Imagine this: It’s mid morning during winter and your walking on warm concrete floors. Feels good, right? Before getting heated flooring consider the different types of floor heating that you can get. There are three main types of heating:
- Via electric wires – more likely in residential construction
- Via hot water tubes – used in residential construction
- Radiant air floors – used in commercial buildings
Option one is easier to install and is a more affordable buy, but more expensive in the long run. Heating via hot water tubes, also known as hydronic heating, is less expensive to operate, hence its more likely to be used in larger areas. The initial cost for this is higher than electric wires since the install is more complicated – you have to hook it up to a water heater.
Floor heating costs are as follows:
- Electric floor heating can be 60% less depending on size and circuits. Labor can be between $1,500-2,500.

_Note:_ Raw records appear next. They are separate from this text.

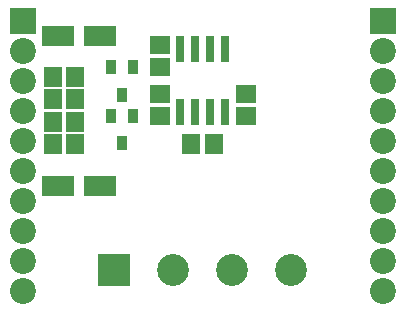
<source format=gbr>
G04 DipTrace 3.1.0.1*
G04 Âåðõíÿÿìàñêà.gbr*
%MOIN*%
G04 #@! TF.FileFunction,Soldermask,Top*
G04 #@! TF.Part,Single*
%ADD34R,0.031496X0.086614*%
%ADD36R,0.066929X0.059055*%
%ADD38R,0.033465X0.049213*%
%ADD40C,0.086614*%
%ADD42R,0.086614X0.086614*%
%ADD44C,0.106299*%
%ADD46R,0.106299X0.106299*%
%ADD50R,0.059055X0.066929*%
%ADD52R,0.108268X0.070866*%
%FSLAX26Y26*%
G04*
G70*
G90*
G75*
G01*
G04 TopMask*
%LPD*%
D52*
X-1931593Y1700178D3*
X-1793798D3*
X-1931593Y1200121D3*
X-1793798D3*
D50*
X-1875299Y1487656D3*
X-1950102D3*
X-1875299Y1412648D3*
X-1950102D3*
D46*
X-1745428Y918846D3*
D44*
X-1548577D3*
X-1351727D3*
X-1154877D3*
D42*
X-2050215Y1750136D3*
D40*
Y1650136D3*
Y1550136D3*
Y1450136D3*
Y1350136D3*
Y1250136D3*
Y1150136D3*
Y1050136D3*
Y950136D3*
Y850136D3*
D42*
X-850089Y1750136D3*
D40*
Y1650136D3*
Y1550136D3*
Y1450136D3*
Y1350136D3*
Y1250136D3*
Y1150136D3*
Y1050136D3*
Y950136D3*
Y850136D3*
D38*
X-1681427Y1593917D3*
X-1756230D3*
X-1718828Y1503366D3*
X-1681427Y1431400D3*
X-1756230D3*
X-1718828Y1340849D3*
D36*
X-1306387Y1431503D3*
Y1506306D3*
D50*
X-1487656Y1337640D3*
X-1412853D3*
D36*
X-1593917Y1431503D3*
Y1506306D3*
Y1668823D3*
Y1594020D3*
D50*
X-1950102Y1337640D3*
X-1875299D3*
Y1562664D3*
X-1950102D3*
D34*
X-1375152Y1656462D3*
X-1425152D3*
X-1475152D3*
X-1525152D3*
Y1443864D3*
X-1475152D3*
X-1425152D3*
X-1375152D3*
M02*

</source>
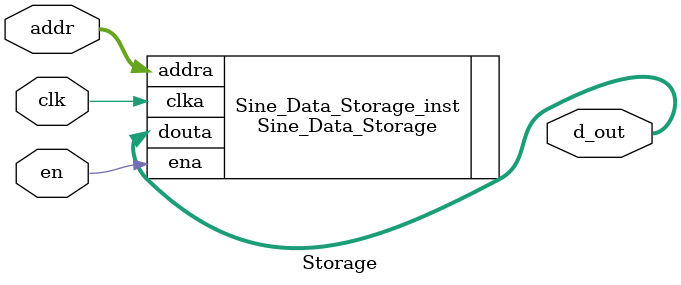
<source format=v>

`timescale 1ns/100ps

module Storage (
   input wire clk,
   input wire en,
   input wire [5:0] addr,
   output wire [31:0] d_out
);
Sine_Data_Storage Sine_Data_Storage_inst (
   
   
	.clka           (clk),
    
    .ena            (en),
   
    .addra          (addr),
   
    .douta          (d_out)
	
);




endmodule 
</source>
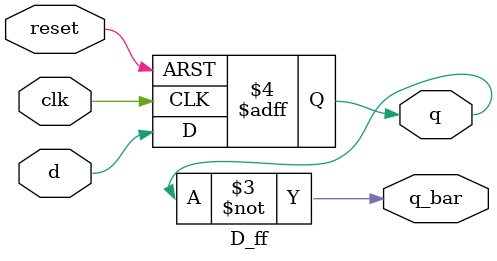
<source format=v>
module D_ff(q,q_bar,clk,reset,d);
input clk,reset,d;
output reg q;
output reg q_bar;
always @(posedge clk or posedge reset)
begin
if(reset)
begin
q<=1'b0;
end
else
begin
q<=d;
end
end
always @* q_bar = ~q;
endmodule
</source>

- 55% cheaper than electric heating, hydronic heating boilers can cost around $4,000. Total cost can start at $12,000 for material and installation.
Expect to save money in heating with either one of these options. With floor heating, also called radiant heating, we keep warmer with at a lower temperature compared to heated air. As shown in the image above having air heating is less efficient and you are more likely to be colder at the same temperature. Expect in-floor radiant heating to last more than 35 years if well maintained.
There are two types of radiant floor heating–wet and dry. Dry installation is a system of tubing underneath the subfloor between the joists. Wet installation is the most common on the ground floor.
Other benefits for radiant heating to take into consideration include:
- Better air quality
- Increased comfort
- No visible radiators, ducts, or holes
- Quiet heating system
You won’t regret the extra comfort from floor heating, especially in the cold San Francisco weather that we have.